If a line of the data below contains the string "down", copy it into your answer.
### Material for the task
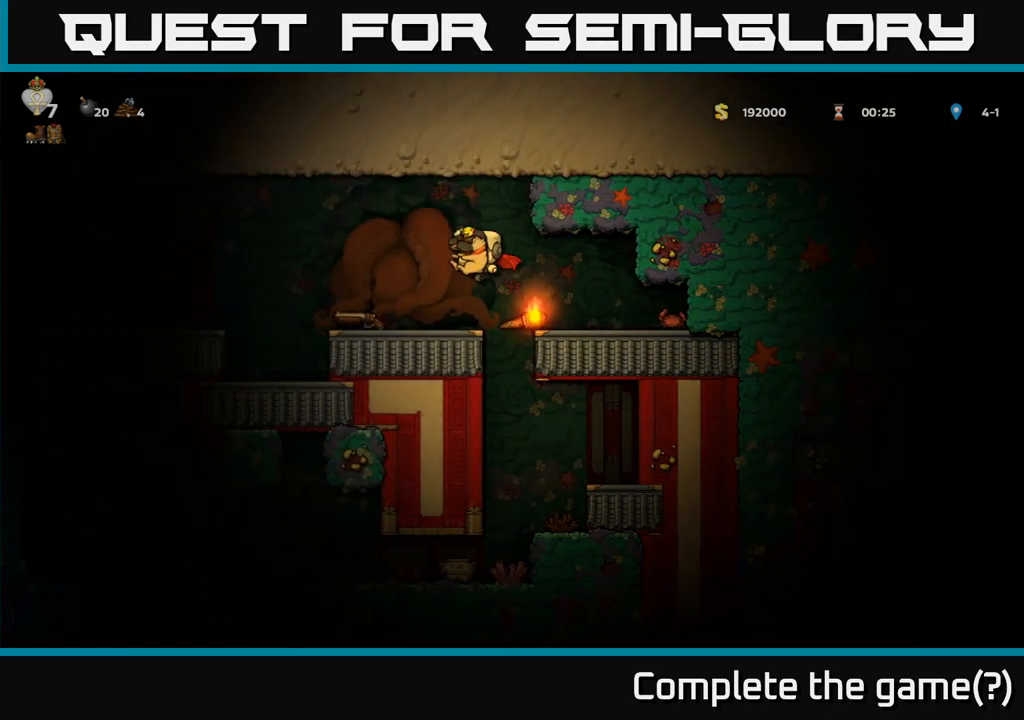
{"buttons": [], "left_stick": "down", "events": [[133, "left_stick", "center"], [200, "left_stick", "right"], [333, "left_stick", "center"], [450, "left_stick", "down"]]}
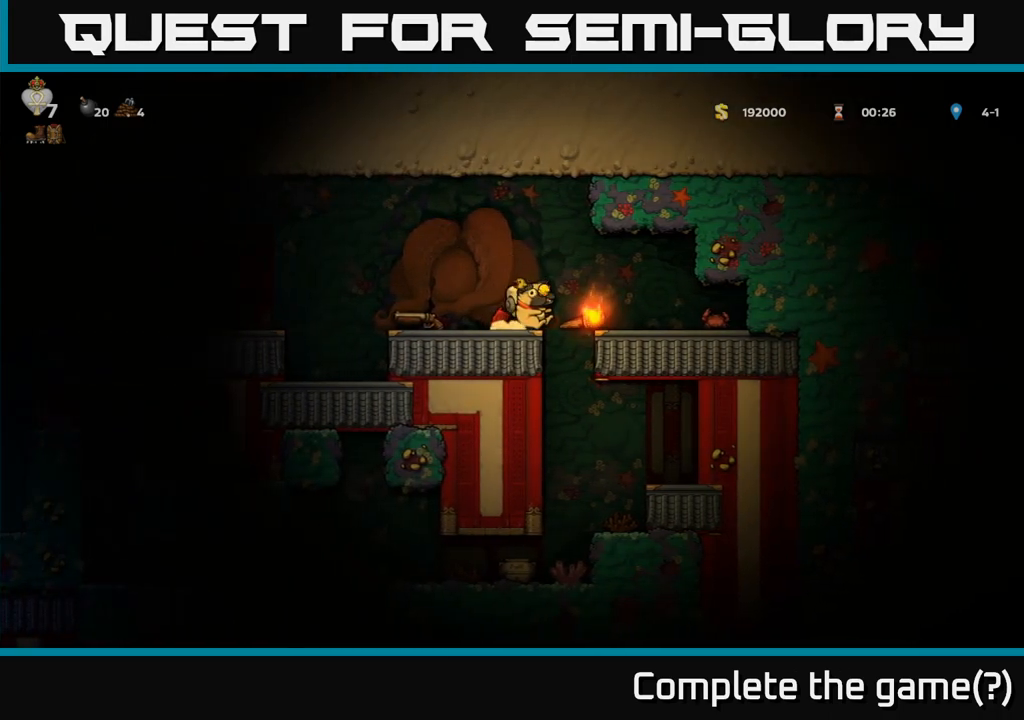
{"buttons": [], "left_stick": "right", "events": [[67, "X", "down"], [167, "X", "up"], [200, "left_stick", "center"], [267, "A", "down"], [317, "left_stick", "right"], [400, "A", "up"]]}
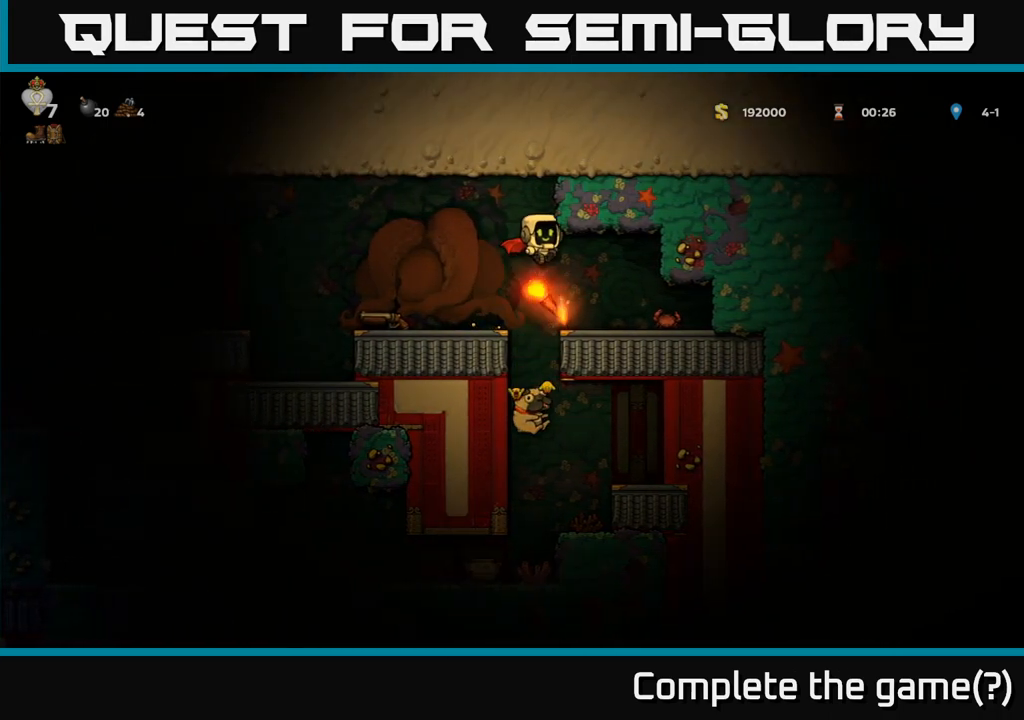
{"buttons": [], "left_stick": "center", "events": [[100, "left_stick", "center"], [150, "left_stick", "left"], [250, "left_stick", "center"]]}
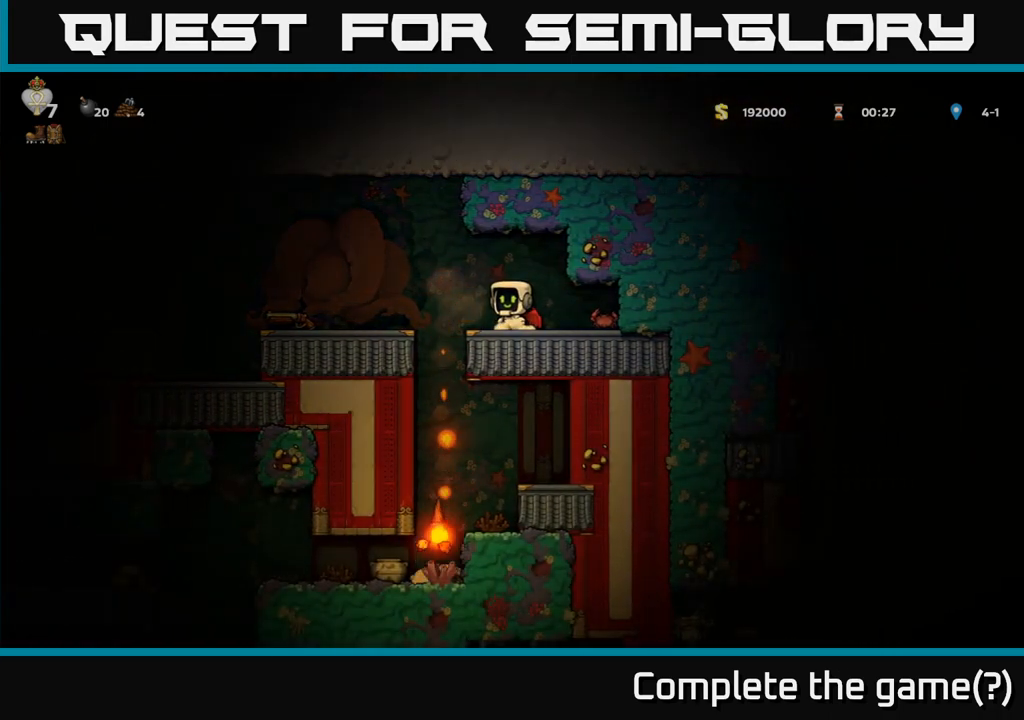
{"buttons": [], "left_stick": "center", "events": []}
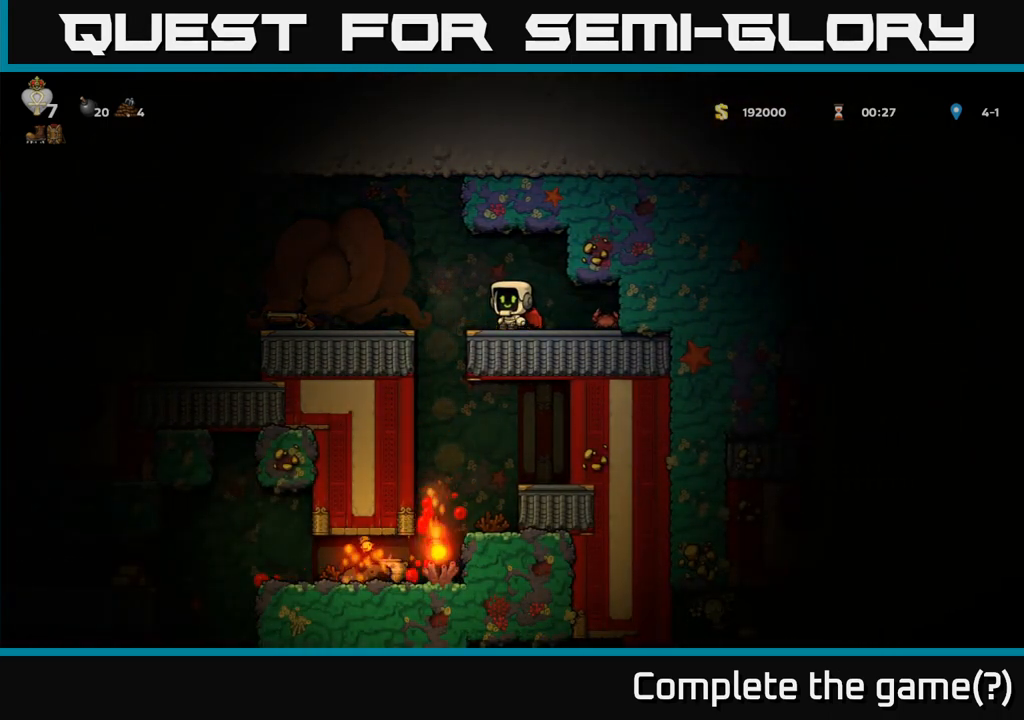
{"buttons": [], "left_stick": "left", "events": [[33, "A", "down"], [67, "left_stick", "left"], [200, "A", "up"]]}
######
▶ **Result**
{"buttons": [], "left_stick": "down", "events": [[133, "left_stick", "center"], [200, "left_stick", "right"], [333, "left_stick", "center"], [450, "left_stick", "down"]]}
{"buttons": [], "left_stick": "right", "events": [[67, "X", "down"], [167, "X", "up"], [200, "left_stick", "center"], [267, "A", "down"], [317, "left_stick", "right"], [400, "A", "up"]]}
{"buttons": [], "left_stick": "left", "events": [[33, "A", "down"], [67, "left_stick", "left"], [200, "A", "up"]]}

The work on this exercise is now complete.